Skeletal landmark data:
■ ■ ■

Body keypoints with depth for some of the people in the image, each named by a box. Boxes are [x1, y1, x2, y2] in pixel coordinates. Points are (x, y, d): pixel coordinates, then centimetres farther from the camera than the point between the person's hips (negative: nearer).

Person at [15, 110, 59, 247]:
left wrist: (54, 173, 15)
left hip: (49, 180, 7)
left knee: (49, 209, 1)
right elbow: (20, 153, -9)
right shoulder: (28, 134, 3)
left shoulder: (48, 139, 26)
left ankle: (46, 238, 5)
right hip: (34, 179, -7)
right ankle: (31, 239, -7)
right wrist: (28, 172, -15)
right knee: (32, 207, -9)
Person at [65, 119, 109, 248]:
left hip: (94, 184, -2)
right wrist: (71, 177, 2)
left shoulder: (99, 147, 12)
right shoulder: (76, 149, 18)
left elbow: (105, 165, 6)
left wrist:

■ ■ ■

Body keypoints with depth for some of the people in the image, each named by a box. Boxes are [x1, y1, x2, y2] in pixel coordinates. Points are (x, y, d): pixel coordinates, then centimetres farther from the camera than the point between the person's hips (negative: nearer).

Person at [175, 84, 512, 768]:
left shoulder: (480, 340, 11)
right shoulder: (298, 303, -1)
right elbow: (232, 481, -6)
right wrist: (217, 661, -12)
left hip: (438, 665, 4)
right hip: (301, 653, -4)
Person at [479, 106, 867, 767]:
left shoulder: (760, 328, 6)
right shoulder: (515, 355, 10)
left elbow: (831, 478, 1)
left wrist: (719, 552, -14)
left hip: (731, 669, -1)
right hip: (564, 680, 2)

■ ■ ■

REQUIREMENT:
Duplicate the part of the data that opens with the line containing "right shoulder: (515, 355, 10)" and closes with the line containing "right hip: (564, 680, 2)", keeping every line unchanged.

TASK RESPONSE:
right shoulder: (515, 355, 10)
left elbow: (831, 478, 1)
left wrist: (719, 552, -14)
left hip: (731, 669, -1)
right hip: (564, 680, 2)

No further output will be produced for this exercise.